• TEXTE FOURNI:
────────

Notre autre combat au sein de cette association est la mise à disposition de produits pour les problèmes de peaux et des verres correcteurs afin de permettre aux albinos de mieux se protéger contre les effets du soleil et de pouvoir étudier.
MM: Vous venez de citer Salif Keita et l’actuel ministre des Cultes au Mali comme des modèles. Vous êtes aussi un modèle de personne vivant avec ce handicap et qui, en dépit de la mauvaise perception autour de la question, a réussi. Pourtant cette perception de la population malienne est encore présente. Pouvez-vous nous dire plus sur cette perception de la société malienne sur l’albinisme?
Dr. BT: Cette perception négative est encore présente, mais tend à disparaitre, parce que les gens commencent à comprendre et à voir des albinos émerger dans tous les secteurs de la vie économique, sociale et culturelle du Mali. J’entends beaucoup de personnes me dire: "Bazoumana, vous faites notre fierté!" Je leur réponds alors qu’il y en a d’autres comme moi, talentueux à qui il faut ouvrir les portes.
Les populations ont en effet des doutes sur nos capacités. Par exemple, à mon interview pour avoir mon premier poste à Tombouctou, on m’a posé la question: "est-ce que vous pourrez supporter le soleil de Tombouctou?" J’ai répondu qu’il est vrai que j’ai une peau qui est fragile, mais aussi que je saurais trouver des moyens de me protéger contre le soleil. C’est ce que j’ai fait… J’ai vécu là-bas pendant une dizaine d’années sans problèmes. Tout cela pour dire que malgré cette mentalité qu’ont les gens, c’est à nous les albinos de démontrer le contraire, que nous sommes capables. Je pense que plus nous avançons dans ce sens, plus les gens serons convaincus du bien-fondé de notre combat. Ils vont comprendre que nous sommes comme eux et qu’il n’y a aucune différence.
MM: Et pourtant il est connu que dans beaucoup de pays africains la vie des personnes atteintes d’albinisme est menacée. Pouvez-vous dire aussi que cette tendance commence à disparaitre, notamment au Mali?
Dr. BT: Bien sûr, je peux l’affirmer, cette tendance commence à disparaitre au Mali. De plus en plus, nous voyons les albinos dans tous les secteurs de la vie sociale économique et culturelle. Moi, auparavant je ne pouvais pas me promener seul. J’étais toujours accompagné de quelqu’un, mais aujourd’hui, je voyage partout en Afrique, en Europe. Je n’ai aucune crainte par rapport à ma vie au Mali aujourd’hui, parce que j’ai vu que les Maliens ont vraiment changé. Aujourd’hui, je milite aussi au sein de la Jeune Chambre Internationale du Mali avec plus de 1400 membres. Je suis l’une des personnalités les plus remarquables au sein de cette organisation pas parce que je suis albinos mais parce que je me suis pas présenté comme tel. Je me suis battu au sein de cette association pour gravir les échelons et arriver à un certain niveau où la reconnaissance, le mérite m’étaient dus. C’est donc cela que j’explique aux albinos, pour qu’ils ne subissent et ne se laissent pas dominer par les préjugés. Nous devons montrer que nous sommes capables de bien de choses.

────────

• EXTRAITS DES ITEMS:
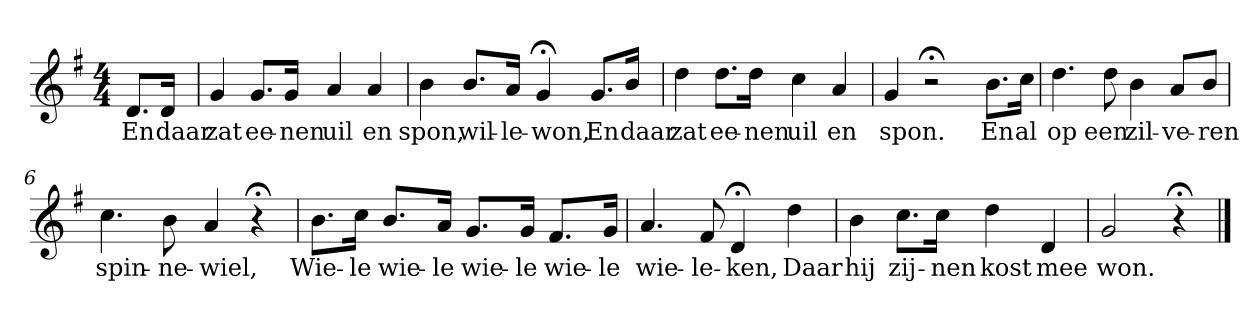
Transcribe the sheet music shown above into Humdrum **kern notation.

**kern	**text
*part1	*part1
*staff1	*staff1
*k[f#]	*
*G:	*
*M4/4	*
*MM120	*
=	=
8.dL	En
16dJk	daar
=1	=1
4g	zat
8.gL	ee-
16gJk	-nen
4a	uil
4a	en
=2	=2
4b	spon,
8.bL	wil-
16aJk	-le-
4g;<	-won,
8.gL	En
16bJk	daar
=3	=3
4dd	zat
8.ddL	ee-
16ddJk	-nen
4cc	uil
4a	en
=4	=4
4g	spon.
2r;<	.
8.bL	En
16ccJk	al
=5	=5
4.dd	op
8dd	een
4b	zil-
8aL	-ve-
8bJ	-ren
=6	=6
4.cc	spin-
8b	-ne-
4a	-wiel,
4r;<	.
=7	=7
8.bL	Wie-
16ccJk	-le
8.bL	wie-
16aJk	-le
8.gL	wie-
16gJk	-le
8.f#L	wie-
16gJk	-le
=8	=8
4.a	wie-
8f#	-le-
4d;<	-ken,
4dd	Daar
=9	=9
4b	hij
8.ccL	zij-
16ccJk	-nen
4dd	kost
4d	mee
=10	=10
2g	won.
4r;<	.
==	==
*-	*-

────────

• TÂCHES À RÉALISER:
1. Extrayez de l'entretien le passage compris entre « Les populations ont » et « a aucune différence. », bornes incluses.
2. D'après l'entretien, combien de membres compte la Jeune Chambre Internationale du Mali ?

• RÉSULTATS DANS L'ORDRE:
1.
Les populations ont en effet des doutes sur nos capacités. Par exemple, à mon interview pour avoir mon premier poste à Tombouctou, on m’a posé la question: "est-ce que vous pourrez supporter le soleil de Tombouctou?" J’ai répondu qu’il est vrai que j’ai une peau qui est fragile, mais aussi que je saurais trouver des moyens de me protéger contre le soleil. C’est ce que j’ai fait… J’ai vécu là-bas pendant une dizaine d’années sans problèmes. Tout cela pour dire que malgré cette mentalité qu’ont les gens, c’est à nous les albinos de démontrer le contraire, que nous sommes capables. Je pense que plus nous avançons dans ce sens, plus les gens serons convaincus du bien-fondé de notre combat. Ils vont comprendre que nous sommes comme eux et qu’il n’y a aucune différence.

2. Plus de 1400 membres.